Hokousai a écrit :louisa a écrit :
Je crois que c'est une erreur de penser que lorsque quelqu'un interprète une proposition autrement qu'on ne le fait soi-même, la raison d'office doit être que l'autre ne l'a pas lue avec suffisamment d'"attention".
effectivement c'est une erreur et je ne pense pas que Guéroult ai lu Spinoza avec moins d’attention que moi-même .(ni avec suffisamment d'"attention).
L attention ne suffit pas dans cette matière .
je dirais que chacun fait toujours attention autant qu'il le peut. Cela signifie que lorsqu'on interprète un passage chez Spinoza différemment, on ne peut rien faire d'autre que de maximalement expliciter les raisons ou arguments pourquoi on croit que c'est bien cela la seule interprétation correcte, quitte à accepter qu'on n'a pas encore trouvé des arguments convaincants lorsque l'autre ne semble pas en être convaincu.
hokousai a écrit :louisa a écrit :Aussi longtemps qu'on s'imagine que l'autre est méchant et nous veut du mal, on n'est que dans l'imagination, c'est-à-dire dans le premier genre de connaissance, celui des idées inadéquates, autrement dit on "pâtit".
Ecoutez là franchement, j’ai bien du mal a entrer dans votre processus .
1. cette idée va à l'encontre du sens commun ou de ce que Bardamu a pu appeler le "langage ordinaire", donc en effet, il faut se faire "un peu de mal" avant de pouvoir en comprendre la pertinence et l'éventuelle vérité ("mal" entendu ici au sens non spinoziste). Je dirais: il faut philosopher un peu.
2. je parlais de Spinoza, et non pas de moi.
Hokousai a écrit :A priori je suis neutre dans ma relation à autrui …..avec néanmoins une petite tendance Larochefoucaldienne .
Sur certains signes apparents et par principe de précaution je préfère m’imaginer que l’autre me veut du mal, il sera toujours temps de rectifier le tir (ie la ligne de défense puisqu’on ne se bat plus en duel en France ).

------------------------------------------------------------------------

### [LES TÂCHES]
1) Pour chacune des affirmations (a), (b) et (c), dites si elle concorde avec la discussion sur Spinoza, en répondant par oui ou par non et en citant à l'identique les mots de la discussion qui tranchent. (a) L'auteur de la réponse estime que Guéroult a lu Spinoza avec moins d'attention que lui. (b) S'imaginer que l'autre est méchant relève du premier genre de connaissance. (c) On ne se bat plus en duel en France.
2) Recopiez mot pour mot le passage de la discussion sur Spinoza qui commence par « Sur certains signes » et se poursuit jusqu'à « en France ). ».
3) Prolongez la discussion sur Spinoza au-delà de sa dernière phrase.

### [ENREGISTREMENTS FOURNIS]
------------------------------------------------------------------------

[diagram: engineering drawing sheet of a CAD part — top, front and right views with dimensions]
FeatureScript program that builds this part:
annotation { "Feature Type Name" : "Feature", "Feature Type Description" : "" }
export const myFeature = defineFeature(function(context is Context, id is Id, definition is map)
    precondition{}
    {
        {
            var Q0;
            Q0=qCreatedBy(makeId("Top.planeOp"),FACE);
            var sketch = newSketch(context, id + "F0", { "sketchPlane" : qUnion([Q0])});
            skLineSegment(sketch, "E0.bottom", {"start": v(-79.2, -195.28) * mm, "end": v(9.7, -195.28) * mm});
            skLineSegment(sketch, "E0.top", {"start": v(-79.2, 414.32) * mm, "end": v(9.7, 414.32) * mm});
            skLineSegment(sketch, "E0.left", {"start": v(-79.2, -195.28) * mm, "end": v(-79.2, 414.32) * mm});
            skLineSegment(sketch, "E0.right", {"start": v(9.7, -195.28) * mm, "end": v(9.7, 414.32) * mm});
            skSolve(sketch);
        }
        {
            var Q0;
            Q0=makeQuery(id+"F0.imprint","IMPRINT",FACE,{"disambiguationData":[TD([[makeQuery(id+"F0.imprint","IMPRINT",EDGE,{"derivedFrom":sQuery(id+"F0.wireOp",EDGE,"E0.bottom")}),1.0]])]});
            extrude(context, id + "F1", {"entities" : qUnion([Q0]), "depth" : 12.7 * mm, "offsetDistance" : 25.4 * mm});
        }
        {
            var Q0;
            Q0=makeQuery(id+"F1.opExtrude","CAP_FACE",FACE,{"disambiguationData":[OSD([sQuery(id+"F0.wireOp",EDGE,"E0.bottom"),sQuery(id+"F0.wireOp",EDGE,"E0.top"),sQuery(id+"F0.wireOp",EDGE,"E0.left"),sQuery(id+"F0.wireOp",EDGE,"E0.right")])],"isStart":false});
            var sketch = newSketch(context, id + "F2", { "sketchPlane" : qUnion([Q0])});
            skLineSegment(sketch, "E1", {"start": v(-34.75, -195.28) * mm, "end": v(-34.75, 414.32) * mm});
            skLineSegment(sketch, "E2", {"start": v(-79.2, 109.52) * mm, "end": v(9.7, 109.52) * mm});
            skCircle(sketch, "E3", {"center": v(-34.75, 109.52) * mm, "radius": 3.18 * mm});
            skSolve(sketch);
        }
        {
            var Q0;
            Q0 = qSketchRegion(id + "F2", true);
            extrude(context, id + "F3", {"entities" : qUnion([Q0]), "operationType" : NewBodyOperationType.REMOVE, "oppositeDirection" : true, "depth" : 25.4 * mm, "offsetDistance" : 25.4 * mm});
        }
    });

------------------------------------------------------------------------

### [RÉPONSES PAR TÂCHE]
1)
(a) Non : « je ne pense pas que Guéroult ai lu Spinoza avec moins d’attention que moi-même ».
(b) Oui : « on n'est que dans l'imagination, c'est-à-dire dans le premier genre de connaissance ».
(c) Oui : « puisqu’on ne se bat plus en duel en France ».

2)
Sur certains signes apparents et par principe de précaution je préfère m’imaginer que l’autre me veut du mal, il sera toujours temps de rectifier le tir (ie la ligne de défense puisqu’on ne se bat plus en duel en France ).

3)
Si """ la vertu est la puissance même de l'homme, qui se définit par la seule essence de l'homme, c'est-à-dire qui se définit par le seul effort que fait l'homme pour persévérer dans son être """,il y lieu de se soucier de toutes les vertus puis de s’inquiéter du comportement de tous les hommes . Persévérer dans son être ne nous prémunit pas de succomber aux pires tentations .
Je dirais que mieux comprendre autrui me rend plus habile à déjouer ses ruses . Mieux le comprendre induit sûrement autant d appréhensions quant à la suite , que de joie .
Je ne nie pas le vertu de l’amour du prochain quand les conditions conviennent .
chez Spinoza l'Amour du prochain est inconditionnel. Ou plutôt: on n'est "apte" à cet Amour que dans la mesure où l'on a telle ou telle puissance de penser et d'agir, et non pas dans la mesure ou l'autre le "mériterait" (on le mérite tous, d'emblée).
C'est que l'Amour intellectuel de Dieu spinoziste consiste à "comprendre", tout simplement. Or "comprendre" une chose, pour Spinoza c'est comprendre
in fine son essence, et donc, par définition, sa vertu. Cela signifie bien évidemment qu'il faut redéfinir l'essence de tel ou tel homme, puisque désormais tout ce qui concerne ses "vices" n'y appartient plus, ou n'y appartient que de manière inadéquate.
En effet, un vice c'est une Passion, dans le spinozisme. Or toute Passion est une idée inadéquate. Cela signifie, par définition, qu'elle est causée
non pas par l'essence ou la puissance de la personne en question, mais avant tout par une chose extérieure, autrement dit cela signifie que cette personne est en train de subir une influence extérieure négative. C'est bien pourquoi on ne sait réduire une personne à ses Passions: celles-ci ne la définissent
pas de manière adéquate.
Bien sûr, cela n'implique pas qu'il faut nier qu'il existe des Passions, des vices, de la méchanceté etc. Cela implique juste qu'adopter le point de vue spinoziste c'est apprendre à séparer l'essence d'une personne de "ses" vices.
Si c'est cela l'amour du prochain, donc la "vraie règle de vie", je crois que Spinoza a eu raison de dire que c'est le noyau central de toute religion. Ayant moi-même été éduquée dans un monde catholique (pas trop hypocrite), c'est exactement ce que j'ai entendu pendant toute ma jeunesse: apprends à voir ce qui est bon chez chacun, chacun essaie de vivre et de trouver un moyen pour devenir plus heureux, personne ne veut du mal à autrui sans d'abord s'être senti attaqué lui-même, etc.
Bien sûr, Spinoza va un pas plus loin au sens où il tire les conséquences ultimes d'une telle "morale". Et là on rentre vraiment dans la philosophie, c'est-à-dire pour pouvoir comprendre ces conséquences
il faut avoir appris à mettre en question ses propres évidences. Sinon on ne peut que constater que ce qu'on pense tous (que certains gens sont méchants "par nature") ne semble pas correspondre au spinozisme et
que donc ce Spinoza doit avoir été un "drôle d'oiseau" ...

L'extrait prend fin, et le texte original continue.